All that is wanted is the exact text of each line from the one with "bare have tålmodighed, så" to the close of the listing, ends included.

→ LISTED RECORDS:
═══

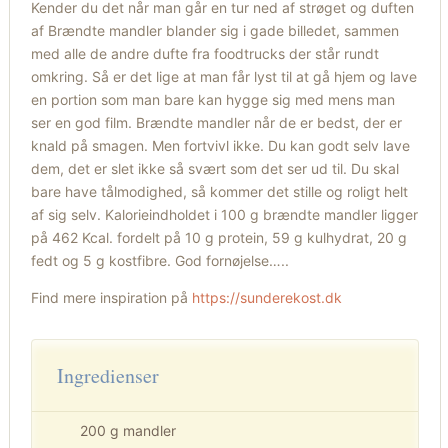
Kender du det når man går en tur ned af strøget og duften
af Brændte mandler blander sig i gade billedet, sammen
med alle de andre dufte fra foodtrucks der står rundt
omkring. Så er det lige at man får lyst til at gå hjem og lave
en portion som man bare kan hygge sig med mens man
ser en god film. Brændte mandler når de er bedst, der er
knald på smagen. Men fortvivl ikke. Du kan godt selv lave
dem, det er slet ikke så svært som det ser ud til. Du skal
bare have tålmodighed, så kommer det stille og roligt helt
af sig selv. Kalorieindholdet i 100 g brændte mandler ligger
på 462 Kcal. fordelt på 10 g protein, 59 g kulhydrat, 20 g
fedt og 5 g kostfibre. God fornøjelse…..
Find mere inspiration på
https://sunderekost.dk
Ingredienser
200 g mandler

═══

→ ANSWER TO THE EXERCISE:
bare have tålmodighed, så kommer det stille og roligt helt
af sig selv. Kalorieindholdet i 100 g brændte mandler ligger
på 462 Kcal. fordelt på 10 g protein, 59 g kulhydrat, 20 g
fedt og 5 g kostfibre. God fornøjelse…..
Find mere inspiration på
https://sunderekost.dk
Ingredienser
200 g mandler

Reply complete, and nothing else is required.